## Instruction
Restate the records in full and exactly, with no images included.

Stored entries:
+===+

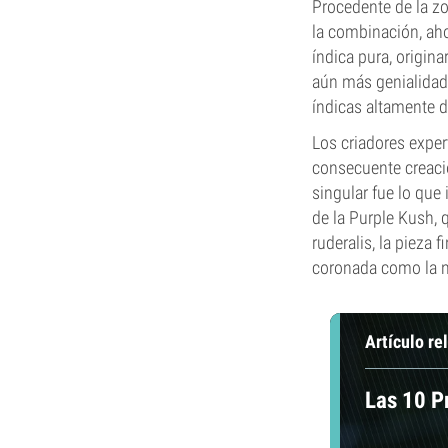
Procedente de la zo
la combinación, aho
índica pura, origin
aún más genialidad 
índicas altamente d
Los criadores exper
consecuente creació
singular fue lo que
de la Purple Kush, 
ruderalis, la pieza 
coronada como la nu
Artículo re
Las 10 P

+===+

## Task answer
Procedente de la zo
la combinación, aho
índica pura, origin
aún más genialidad 
índicas altamente d
Los criadores exper
consecuente creació
singular fue lo que
de la Purple Kush, 
ruderalis, la pieza 
coronada como la nu
Artículo re
Las 10 P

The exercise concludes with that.